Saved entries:
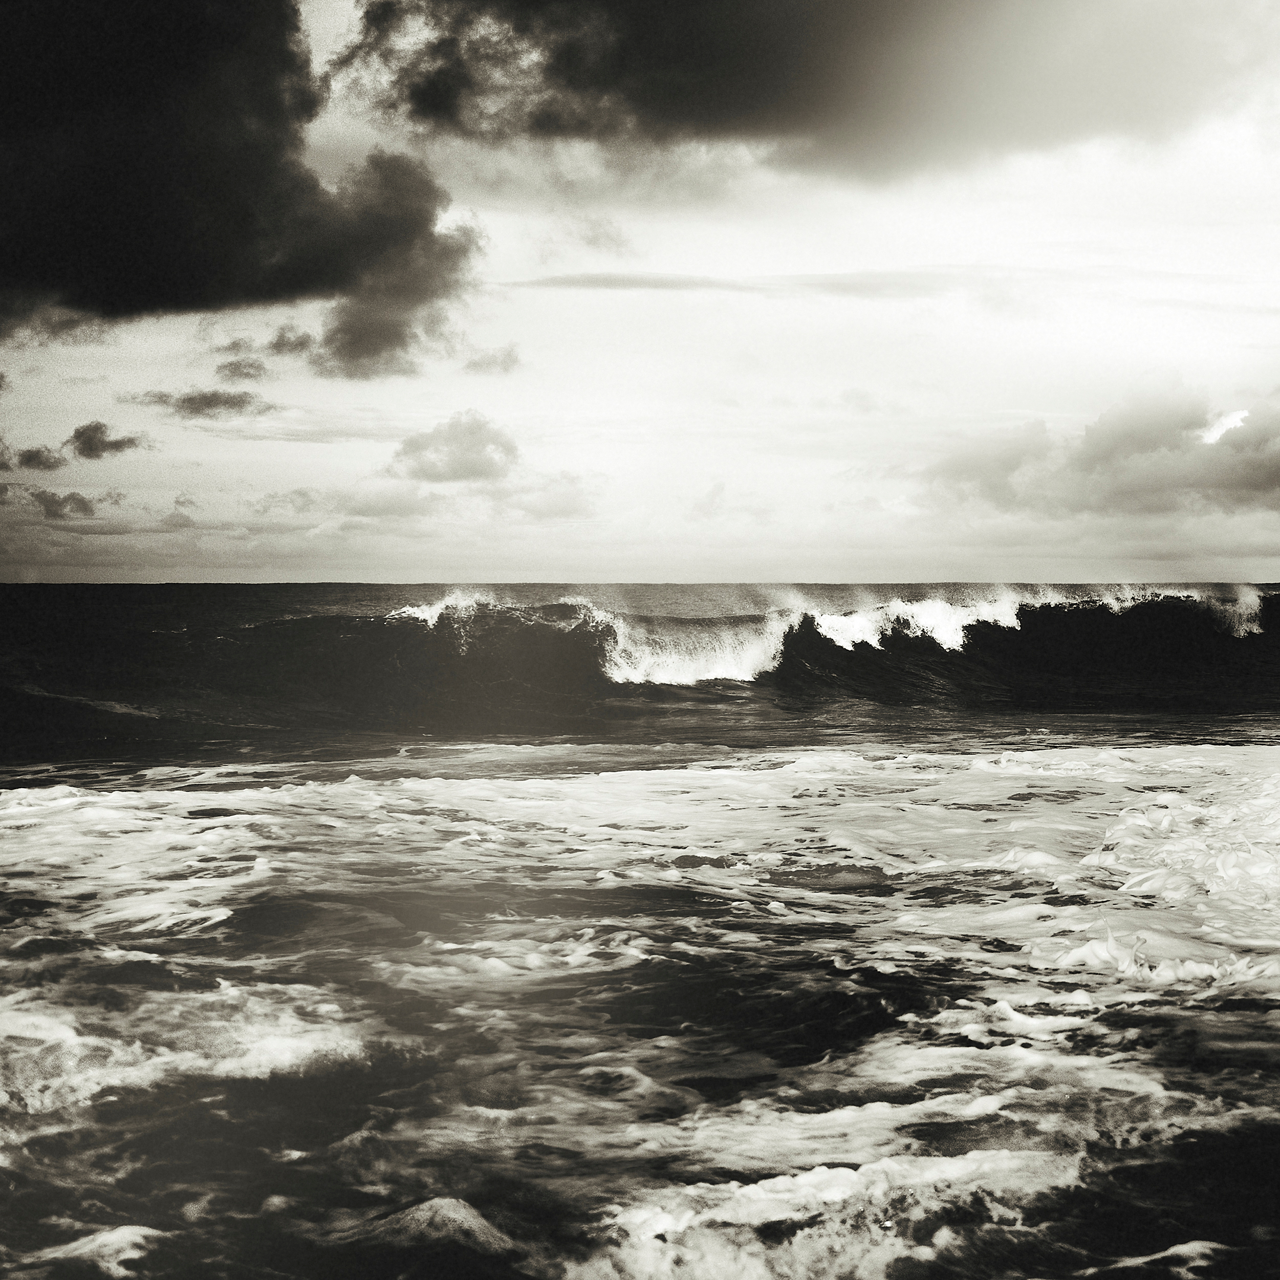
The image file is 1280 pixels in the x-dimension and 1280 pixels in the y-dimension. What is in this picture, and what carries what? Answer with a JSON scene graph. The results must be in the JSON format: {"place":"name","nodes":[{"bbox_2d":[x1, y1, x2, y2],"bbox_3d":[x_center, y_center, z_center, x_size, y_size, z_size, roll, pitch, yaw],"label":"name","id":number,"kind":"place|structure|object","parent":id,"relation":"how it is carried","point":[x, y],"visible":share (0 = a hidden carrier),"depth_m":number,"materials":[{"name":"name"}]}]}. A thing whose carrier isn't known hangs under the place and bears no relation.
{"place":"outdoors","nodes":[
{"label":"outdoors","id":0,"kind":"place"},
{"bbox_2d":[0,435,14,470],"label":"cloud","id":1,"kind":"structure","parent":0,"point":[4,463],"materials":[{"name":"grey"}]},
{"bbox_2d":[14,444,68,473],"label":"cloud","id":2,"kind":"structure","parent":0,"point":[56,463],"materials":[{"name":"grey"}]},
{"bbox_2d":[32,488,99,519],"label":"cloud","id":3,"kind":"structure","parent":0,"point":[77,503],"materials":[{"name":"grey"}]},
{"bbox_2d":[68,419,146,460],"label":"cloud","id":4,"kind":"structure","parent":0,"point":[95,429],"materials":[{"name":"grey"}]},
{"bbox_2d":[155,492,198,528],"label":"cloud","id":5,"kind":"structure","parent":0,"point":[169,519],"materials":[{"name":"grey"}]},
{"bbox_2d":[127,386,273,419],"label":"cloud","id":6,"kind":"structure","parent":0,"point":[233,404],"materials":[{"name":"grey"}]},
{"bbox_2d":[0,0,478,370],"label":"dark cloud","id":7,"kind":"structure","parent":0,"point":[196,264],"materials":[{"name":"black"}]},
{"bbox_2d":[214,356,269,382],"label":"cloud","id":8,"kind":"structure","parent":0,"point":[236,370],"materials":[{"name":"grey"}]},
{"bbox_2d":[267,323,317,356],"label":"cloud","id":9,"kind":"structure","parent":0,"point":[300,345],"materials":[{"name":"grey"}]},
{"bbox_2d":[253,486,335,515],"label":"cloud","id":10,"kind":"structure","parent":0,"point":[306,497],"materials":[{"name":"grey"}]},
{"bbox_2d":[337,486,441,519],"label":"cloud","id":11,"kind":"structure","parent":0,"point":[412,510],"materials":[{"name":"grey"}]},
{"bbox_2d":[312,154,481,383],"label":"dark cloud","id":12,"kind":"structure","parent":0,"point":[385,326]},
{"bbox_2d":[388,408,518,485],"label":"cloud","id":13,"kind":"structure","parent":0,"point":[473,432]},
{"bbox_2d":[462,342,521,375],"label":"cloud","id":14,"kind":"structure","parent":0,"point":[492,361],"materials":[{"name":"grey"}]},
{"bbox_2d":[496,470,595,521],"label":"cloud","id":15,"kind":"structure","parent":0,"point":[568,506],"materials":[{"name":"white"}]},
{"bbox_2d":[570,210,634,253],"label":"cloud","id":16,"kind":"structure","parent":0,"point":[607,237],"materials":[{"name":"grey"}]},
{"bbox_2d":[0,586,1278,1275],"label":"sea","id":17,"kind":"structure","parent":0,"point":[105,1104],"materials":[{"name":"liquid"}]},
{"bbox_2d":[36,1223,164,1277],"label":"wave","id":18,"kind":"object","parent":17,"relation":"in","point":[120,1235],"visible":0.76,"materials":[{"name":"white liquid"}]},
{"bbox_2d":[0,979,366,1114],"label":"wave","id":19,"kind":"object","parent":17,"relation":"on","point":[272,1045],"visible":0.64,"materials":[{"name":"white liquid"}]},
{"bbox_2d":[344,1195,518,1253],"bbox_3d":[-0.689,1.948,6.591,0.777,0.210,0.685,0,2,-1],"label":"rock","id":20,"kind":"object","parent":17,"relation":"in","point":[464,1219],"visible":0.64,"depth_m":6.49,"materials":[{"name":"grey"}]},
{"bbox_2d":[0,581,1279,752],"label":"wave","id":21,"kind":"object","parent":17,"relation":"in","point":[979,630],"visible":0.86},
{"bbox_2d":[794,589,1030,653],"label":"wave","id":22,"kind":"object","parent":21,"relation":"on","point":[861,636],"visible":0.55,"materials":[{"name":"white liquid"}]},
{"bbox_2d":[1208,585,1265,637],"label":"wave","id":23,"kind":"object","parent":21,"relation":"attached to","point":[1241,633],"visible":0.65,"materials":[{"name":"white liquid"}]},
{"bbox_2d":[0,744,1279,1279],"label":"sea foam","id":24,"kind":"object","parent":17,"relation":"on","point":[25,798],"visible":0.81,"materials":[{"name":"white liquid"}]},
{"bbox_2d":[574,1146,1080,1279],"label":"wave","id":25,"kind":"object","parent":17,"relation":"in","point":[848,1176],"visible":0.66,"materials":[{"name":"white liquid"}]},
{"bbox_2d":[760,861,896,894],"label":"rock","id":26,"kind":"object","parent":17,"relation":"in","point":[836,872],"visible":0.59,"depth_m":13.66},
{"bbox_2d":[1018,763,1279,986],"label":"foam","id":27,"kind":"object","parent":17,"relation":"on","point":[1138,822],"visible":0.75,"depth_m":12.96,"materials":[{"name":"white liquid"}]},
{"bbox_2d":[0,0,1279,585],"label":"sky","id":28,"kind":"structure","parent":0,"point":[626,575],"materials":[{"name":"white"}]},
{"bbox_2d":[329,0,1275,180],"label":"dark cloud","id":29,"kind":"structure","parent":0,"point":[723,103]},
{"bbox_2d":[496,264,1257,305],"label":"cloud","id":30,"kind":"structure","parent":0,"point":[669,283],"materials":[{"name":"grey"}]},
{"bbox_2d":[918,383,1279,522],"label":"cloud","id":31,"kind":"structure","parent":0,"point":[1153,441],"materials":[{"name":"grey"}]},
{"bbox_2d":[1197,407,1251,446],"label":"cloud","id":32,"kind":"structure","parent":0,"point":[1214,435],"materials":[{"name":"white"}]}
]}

■ TASK GOAL: Your copy should match the data exactly, apart from the images, which are dropped.

■ RESPONSE:
The image file is 1280 pixels in the x-dimension and 1280 pixels in the y-dimension. What is in this picture, and what carries what? Answer with a JSON scene graph. The results must be in the JSON format: {"place":"name","nodes":[{"bbox_2d":[x1, y1, x2, y2],"bbox_3d":[x_center, y_center, z_center, x_size, y_size, z_size, roll, pitch, yaw],"label":"name","id":number,"kind":"place|structure|object","parent":id,"relation":"how it is carried","point":[x, y],"visible":share (0 = a hidden carrier),"depth_m":number,"materials":[{"name":"name"}]}]}. A thing whose carrier isn't known hangs under the place and bears no relation.
{"place":"outdoors","nodes":[
{"label":"outdoors","id":0,"kind":"place"},
{"bbox_2d":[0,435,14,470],"label":"cloud","id":1,"kind":"structure","parent":0,"point":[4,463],"materials":[{"name":"grey"}]},
{"bbox_2d":[14,444,68,473],"label":"cloud","id":2,"kind":"structure","parent":0,"point":[56,463],"materials":[{"name":"grey"}]},
{"bbox_2d":[32,488,99,519],"label":"cloud","id":3,"kind":"structure","parent":0,"point":[77,503],"materials":[{"name":"grey"}]},
{"bbox_2d":[68,419,146,460],"label":"cloud","id":4,"kind":"structure","parent":0,"point":[95,429],"materials":[{"name":"grey"}]},
{"bbox_2d":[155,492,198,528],"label":"cloud","id":5,"kind":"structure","parent":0,"point":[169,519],"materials":[{"name":"grey"}]},
{"bbox_2d":[127,386,273,419],"label":"cloud","id":6,"kind":"structure","parent":0,"point":[233,404],"materials":[{"name":"grey"}]},
{"bbox_2d":[0,0,478,370],"label":"dark cloud","id":7,"kind":"structure","parent":0,"point":[196,264],"materials":[{"name":"black"}]},
{"bbox_2d":[214,356,269,382],"label":"cloud","id":8,"kind":"structure","parent":0,"point":[236,370],"materials":[{"name":"grey"}]},
{"bbox_2d":[267,323,317,356],"label":"cloud","id":9,"kind":"structure","parent":0,"point":[300,345],"materials":[{"name":"grey"}]},
{"bbox_2d":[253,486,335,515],"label":"cloud","id":10,"kind":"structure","parent":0,"point":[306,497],"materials":[{"name":"grey"}]},
{"bbox_2d":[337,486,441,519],"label":"cloud","id":11,"kind":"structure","parent":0,"point":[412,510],"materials":[{"name":"grey"}]},
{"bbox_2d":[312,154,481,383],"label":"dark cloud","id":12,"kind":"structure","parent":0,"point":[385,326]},
{"bbox_2d":[388,408,518,485],"label":"cloud","id":13,"kind":"structure","parent":0,"point":[473,432]},
{"bbox_2d":[462,342,521,375],"label":"cloud","id":14,"kind":"structure","parent":0,"point":[492,361],"materials":[{"name":"grey"}]},
{"bbox_2d":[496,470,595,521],"label":"cloud","id":15,"kind":"structure","parent":0,"point":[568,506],"materials":[{"name":"white"}]},
{"bbox_2d":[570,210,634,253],"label":"cloud","id":16,"kind":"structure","parent":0,"point":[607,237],"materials":[{"name":"grey"}]},
{"bbox_2d":[0,586,1278,1275],"label":"sea","id":17,"kind":"structure","parent":0,"point":[105,1104],"materials":[{"name":"liquid"}]},
{"bbox_2d":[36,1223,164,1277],"label":"wave","id":18,"kind":"object","parent":17,"relation":"in","point":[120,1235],"visible":0.76,"materials":[{"name":"white liquid"}]},
{"bbox_2d":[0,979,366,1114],"label":"wave","id":19,"kind":"object","parent":17,"relation":"on","point":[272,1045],"visible":0.64,"materials":[{"name":"white liquid"}]},
{"bbox_2d":[344,1195,518,1253],"bbox_3d":[-0.689,1.948,6.591,0.777,0.210,0.685,0,2,-1],"label":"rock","id":20,"kind":"object","parent":17,"relation":"in","point":[464,1219],"visible":0.64,"depth_m":6.49,"materials":[{"name":"grey"}]},
{"bbox_2d":[0,581,1279,752],"label":"wave","id":21,"kind":"object","parent":17,"relation":"in","point":[979,630],"visible":0.86},
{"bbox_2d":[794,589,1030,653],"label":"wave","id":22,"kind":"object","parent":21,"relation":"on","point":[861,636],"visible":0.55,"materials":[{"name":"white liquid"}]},
{"bbox_2d":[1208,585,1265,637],"label":"wave","id":23,"kind":"object","parent":21,"relation":"attached to","point":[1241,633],"visible":0.65,"materials":[{"name":"white liquid"}]},
{"bbox_2d":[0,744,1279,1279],"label":"sea foam","id":24,"kind":"object","parent":17,"relation":"on","point":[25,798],"visible":0.81,"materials":[{"name":"white liquid"}]},
{"bbox_2d":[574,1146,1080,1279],"label":"wave","id":25,"kind":"object","parent":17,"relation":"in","point":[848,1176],"visible":0.66,"materials":[{"name":"white liquid"}]},
{"bbox_2d":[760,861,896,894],"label":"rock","id":26,"kind":"object","parent":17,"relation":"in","point":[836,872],"visible":0.59,"depth_m":13.66},
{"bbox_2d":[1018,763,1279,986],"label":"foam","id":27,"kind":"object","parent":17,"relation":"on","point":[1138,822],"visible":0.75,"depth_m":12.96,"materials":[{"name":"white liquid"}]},
{"bbox_2d":[0,0,1279,585],"label":"sky","id":28,"kind":"structure","parent":0,"point":[626,575],"materials":[{"name":"white"}]},
{"bbox_2d":[329,0,1275,180],"label":"dark cloud","id":29,"kind":"structure","parent":0,"point":[723,103]},
{"bbox_2d":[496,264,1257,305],"label":"cloud","id":30,"kind":"structure","parent":0,"point":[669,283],"materials":[{"name":"grey"}]},
{"bbox_2d":[918,383,1279,522],"label":"cloud","id":31,"kind":"structure","parent":0,"point":[1153,441],"materials":[{"name":"grey"}]},
{"bbox_2d":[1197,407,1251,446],"label":"cloud","id":32,"kind":"structure","parent":0,"point":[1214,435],"materials":[{"name":"white"}]}
]}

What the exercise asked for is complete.